Thursday 2 January 2020

Google AI Is Better At Identifying Breast Cancer Than Human Doctors

Neural networks have helped machines learn some skills previously limited to humans like recognizing objects in a photo or absolutely demolishing you when you fire up StarCraft II. Google is one of the leading developers of neural network AI, and it has developed a new system that uses the power of AI to identify breast cancer in mammograms that doctors might miss

Currently, mammograms are the best way to diagnose breast cancer, but it’s far from perfect. Trained radiologists can use these tests to catch most cancers, but about one in five slip through the cracks. Additionally, about half of women get at least one false-positive result over any 10-year period. While the new study doesn’t suggest doctors should be cut out of the diagnosis process, it does show that AI can help medical professionals to make the right call more often. 

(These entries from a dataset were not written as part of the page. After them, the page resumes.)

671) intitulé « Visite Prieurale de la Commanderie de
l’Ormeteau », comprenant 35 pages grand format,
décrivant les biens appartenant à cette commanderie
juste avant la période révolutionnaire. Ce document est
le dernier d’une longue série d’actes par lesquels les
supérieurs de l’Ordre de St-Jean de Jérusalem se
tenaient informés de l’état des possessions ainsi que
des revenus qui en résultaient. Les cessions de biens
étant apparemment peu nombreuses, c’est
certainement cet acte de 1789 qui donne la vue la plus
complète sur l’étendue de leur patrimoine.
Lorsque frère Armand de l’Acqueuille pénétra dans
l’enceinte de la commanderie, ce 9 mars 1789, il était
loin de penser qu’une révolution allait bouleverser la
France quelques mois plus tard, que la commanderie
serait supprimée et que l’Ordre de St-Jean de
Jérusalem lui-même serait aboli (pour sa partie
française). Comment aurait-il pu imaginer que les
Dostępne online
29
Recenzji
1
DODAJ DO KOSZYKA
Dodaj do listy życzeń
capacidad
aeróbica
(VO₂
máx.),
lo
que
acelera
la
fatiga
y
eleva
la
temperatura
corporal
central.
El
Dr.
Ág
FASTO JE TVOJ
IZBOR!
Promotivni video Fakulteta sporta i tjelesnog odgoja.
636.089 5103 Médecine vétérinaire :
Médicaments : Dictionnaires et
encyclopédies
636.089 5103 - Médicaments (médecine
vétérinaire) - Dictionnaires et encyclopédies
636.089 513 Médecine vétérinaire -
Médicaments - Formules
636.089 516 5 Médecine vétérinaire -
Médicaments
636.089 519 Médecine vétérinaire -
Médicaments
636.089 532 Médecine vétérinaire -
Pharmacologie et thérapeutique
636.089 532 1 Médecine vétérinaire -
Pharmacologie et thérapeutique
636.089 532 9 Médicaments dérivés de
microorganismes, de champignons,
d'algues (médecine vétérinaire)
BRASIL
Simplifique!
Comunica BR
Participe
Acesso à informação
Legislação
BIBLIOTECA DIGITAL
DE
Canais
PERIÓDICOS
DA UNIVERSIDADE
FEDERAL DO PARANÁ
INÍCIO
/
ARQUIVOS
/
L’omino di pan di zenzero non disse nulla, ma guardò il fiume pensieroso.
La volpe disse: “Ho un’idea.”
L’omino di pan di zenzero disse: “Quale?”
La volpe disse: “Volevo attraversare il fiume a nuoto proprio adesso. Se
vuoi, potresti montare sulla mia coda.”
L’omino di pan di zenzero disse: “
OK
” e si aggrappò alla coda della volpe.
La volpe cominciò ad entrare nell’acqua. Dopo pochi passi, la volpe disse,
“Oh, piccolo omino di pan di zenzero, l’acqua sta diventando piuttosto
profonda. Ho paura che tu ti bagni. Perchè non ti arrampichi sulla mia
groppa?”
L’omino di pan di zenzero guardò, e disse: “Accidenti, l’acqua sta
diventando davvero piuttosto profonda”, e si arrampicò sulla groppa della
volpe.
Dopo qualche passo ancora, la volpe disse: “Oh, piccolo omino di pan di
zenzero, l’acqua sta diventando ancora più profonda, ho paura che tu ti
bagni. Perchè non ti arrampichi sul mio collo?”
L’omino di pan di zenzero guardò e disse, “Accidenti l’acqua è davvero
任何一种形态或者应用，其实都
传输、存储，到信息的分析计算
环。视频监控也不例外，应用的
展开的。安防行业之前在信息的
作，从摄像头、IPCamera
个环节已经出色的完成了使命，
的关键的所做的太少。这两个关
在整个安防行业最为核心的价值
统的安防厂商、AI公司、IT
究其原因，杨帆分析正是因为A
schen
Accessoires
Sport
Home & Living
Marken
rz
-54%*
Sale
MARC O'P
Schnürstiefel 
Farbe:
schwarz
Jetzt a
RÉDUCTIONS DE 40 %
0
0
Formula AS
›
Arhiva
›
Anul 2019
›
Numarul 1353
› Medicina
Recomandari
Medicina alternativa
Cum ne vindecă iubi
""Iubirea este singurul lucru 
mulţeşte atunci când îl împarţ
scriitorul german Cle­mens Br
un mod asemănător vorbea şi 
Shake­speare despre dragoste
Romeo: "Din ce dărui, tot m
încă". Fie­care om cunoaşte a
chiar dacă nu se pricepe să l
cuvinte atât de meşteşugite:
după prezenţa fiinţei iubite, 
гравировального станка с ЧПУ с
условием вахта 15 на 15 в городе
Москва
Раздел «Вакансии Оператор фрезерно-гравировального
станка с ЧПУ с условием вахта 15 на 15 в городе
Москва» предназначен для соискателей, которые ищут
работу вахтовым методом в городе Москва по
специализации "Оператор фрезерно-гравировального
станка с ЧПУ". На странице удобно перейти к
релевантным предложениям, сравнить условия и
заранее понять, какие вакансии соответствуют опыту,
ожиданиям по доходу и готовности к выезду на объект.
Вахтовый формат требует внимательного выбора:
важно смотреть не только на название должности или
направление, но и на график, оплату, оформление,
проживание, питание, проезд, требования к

Like all neural networks, Google’s new system needed a lot of training data. It got that in the form of more than 100,000 mammogram images — 76,000 from the UK and 15,000 from the US. All the training data was labeled, allowing the system to learn all the ways tumors can present. With the network established, Google engineers tested its accuracy on a new set of 30,000 mammograms from the US and UK. For each image, it pitted the AI against a human radiologist to see which was more accurate. 

When compared with US screening, the AI produced 5.7 percent fewer false positives. That would save women from unnecessary worry and expense to cope with a tumor that’s not present. More importantly, the AI had 9.4 percent fewer false negatives — those are tumors that the radiologist missed (see above). The AI didn’t beat the UK system by as much because the NIH always has two doctors checking each mammogram. There, the AI reduced false positives by 1.2 percent and false negatives by 2.7 percent. 

Google also set up a competition between a team of six US radiologists and the AI with a sample of 500 randomly selected mammogram scans. Again, the AI outperformed the humans, identifying several cancers that all six doctors initially missed. However, there was at least one case in which the AI missed a cancer that all the humans spotted. 

The study suggests that Google’s AI could help to reduce inaccurate mammogram readings, but the technology needs a lot more testing first. The study primarily used mammogram images captured on a single manufacturer’s devices, and there could be unexpected variation with other equipment.